During the benchmarking, it turned out that a simulation of the pyramidal data structure in the memory of a small processor array is a possibility to increase the processing power of this array. Using a small processor array, multi-resolution image analysis can speed up processing substantially and is simplified by using the technique of crinkle wise storing a large image in the memory of this small processor array. A simulation of a pyramidal data structure in the memory of an array offers these possibilities.
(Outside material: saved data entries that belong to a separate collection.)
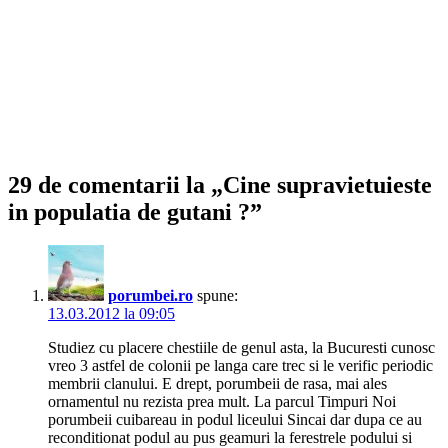
29 de comentarii la „Cine supravietuieste
in populatia de gutani ?”
porumbei.ro
spune:
13.03.2012 la 09:05
Studiez cu placere chestiile de genul asta, la Bucuresti cunosc
vreo 3 astfel de colonii pe langa care trec si le verific periodic
membrii clanului. E drept, porumbeii de rasa, mai ales
ornamentul nu rezista prea mult. La parcul Timpuri Noi
porumbeii cuibareau in podul liceului Sincai dar dupa ce au
reconditionat podul au pus geamuri la ferestrele podului si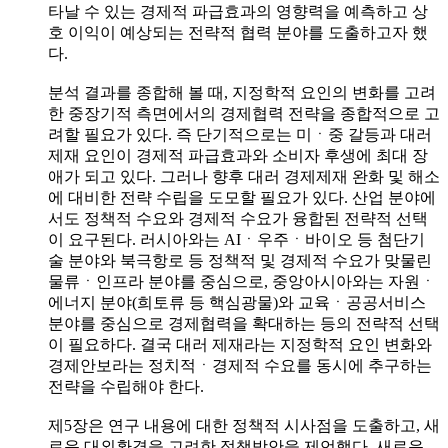
타날 수 있는 경제적 파급효과의 영향력을 예측하고 상
호 이익이 예상되는 전략적 협력 분야를 도출하고자 했
다.
분석 결과를 종합해 볼 때, 지정학적 요인의 변화를 고려
한 중장기적 측면에서의 경제협력 전략을 종합적으로 고
려할 필요가 있다. 즉 단기적으로는 미ㆍ중 갈등과 대러
제재 요인이 경제적 파급효과와 소비자 후생에 최대 장
애가 되고 있다. 그러나 향후 대러 경제제재 완화 및 해소
에 대비한 전략 수립을 도모할 필요가 있다. 산업 분야에
서도 정책적 수요와 경제적 수요가 융합된 전략적 선택
이 요구된다. 러시아와는 AIㆍ우주ㆍ바이오 등 첨단기
술 분야와 북극항로 등 정책적 및 경제적 수요가 맞물린
물류ㆍ인프라 분야를 중심으로, 중앙아시아와는 자원ㆍ
에너지 분야(희토류 등 핵심광물)와 교육ㆍ공공서비스
분야를 중심으로 경제협력을 확대하는 등의 전략적 선택
이 필요하다. 결국 대러 제재라는 지정학적 요인 변화와
경제안보라는 정치적ㆍ경제적 수요를 동시에 추구하는
전략을 수립해야 한다.
제5장은 연구 내용에 대한 정책적 시사점을 도출하고, 새
로운 대외환경을 고려한 정책방안을 제언했다. 새로운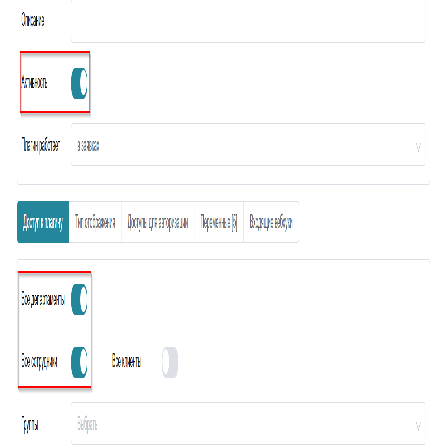
74
Отчёт по суфлёру
75
Helpfy: обучение бота на базе знаний
76
Напоминание о смене статуса
77
Тема заявки во вкладке браузера
78
Автостатус сотрудника
79
Умное упоминание
80
Глобальный поиск
81
ИИ-аналитика заявки
82
Конец смены
83
Автоподпись сотрудника
84
Контроль качества заявки
85
Умное распределение по департаментам
86
Улучшение ответа
87
Отчёт по контролю качества заявки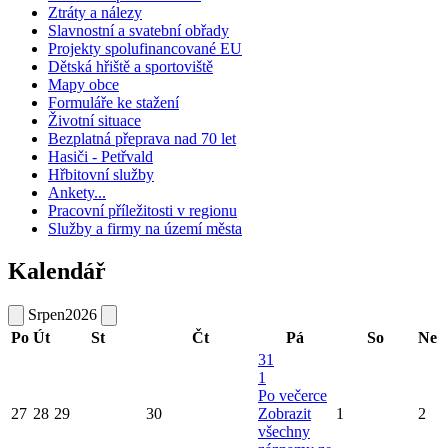
Ztráty a nálezy
Slavnostní a svatební obřady
Projekty spolufinancované EU
Dětská hřiště a sportoviště
Mapy obce
Formuláře ke stažení
Životní situace
Bezplatná přeprava nad 70 let
Hasiči - Petřvald
Hřbitovní služby
Ankety...
Pracovní příležitosti v regionu
Služby a firmy na území města
Kalendář
Srpen
2026
Po
Út
St
Čt
Pá
So
Ne
31
1
Po večerce
27
28
29
30
Zobrazit
1
2
všechny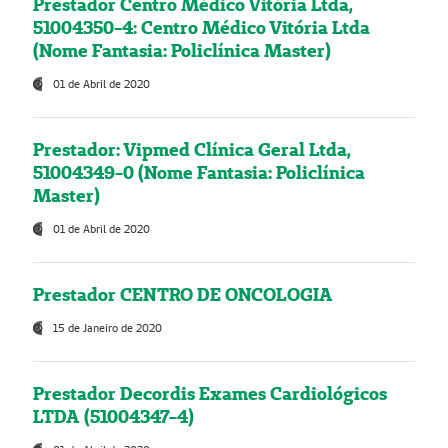
Prestador Centro Médico Vitória Ltda,
51004350-4: Centro Médico Vitória Ltda
(Nome Fantasia: Policlínica Master)
01 de Abril de 2020
Prestador: Vipmed Clínica Geral Ltda,
51004349-0 (Nome Fantasia: Policlínica
Master)
01 de Abril de 2020
Prestador CENTRO DE ONCOLOGIA
15 de Janeiro de 2020
Prestador Decordis Exames Cardiológicos
LTDA (51004347-4)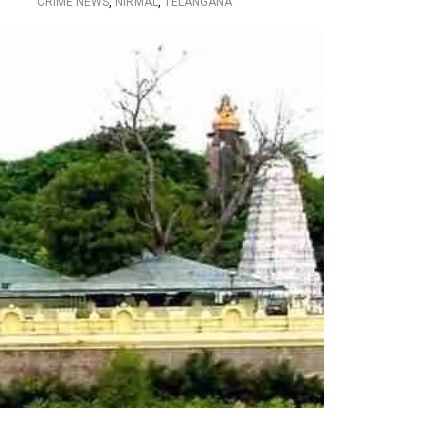
CRIME NEWS
,
NIRMAL
,
TELANGANA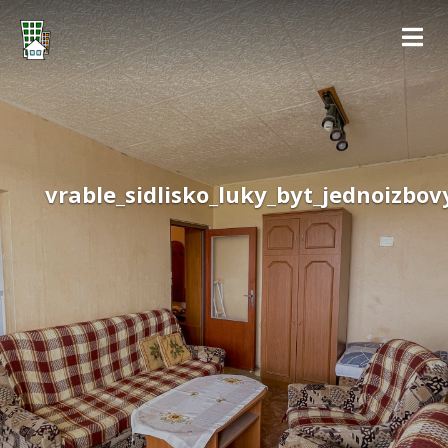
vrable_sidlisko_luky_byt_jednoizbo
The observed behavior of simulated pyramids and of processor arrays using crinkle-wise stored data holds for a restricted set of operations. It is due to the fact that low pass filtered images can be represented in low resolution. If the resolution is linearly decreased by a factor n (n = 4 in our case), a factor n 2 fewer processing elements are needed. Moreover, in such an image the number of skeletonization steps is decreased by a factor n. For parts of the algorithm the computational efficiency (number of results per processing element per second) is thereby increased with a factor n 3. This is true for a simulated pyramid in which the highest level used for processing is larger than or equal to the array size of the actually used processor array. This explains the fact that the simulated pyramid is even more efficient than a full size hardware pyramid, as follows from Table 1 . This is the more striking if one realizes that, depending on the particular instruction to be executed, up to about 600 (200) process-and-store instructions on the Delft 64 by 32 CLIP4 processor array are needed to simulate one process-and-store instruction for a crinkle-wise stored image of 256 by 256 (128 by 128) pixels. Furthermore, the efficiency of a full size hardware pyramid is decreased by the fact that this pyramid consists of so many processing elements, most of which are idling during the larger part of the algorithm executing.
As the advantageous features of a pyramid are only effective for a subset of the set of image processing tasks, and as simulated pyramids seem to be even more effective than hardware pyramids, it can be concluded that it may be better to simulate a pyramid on a small processor array than to actually build one.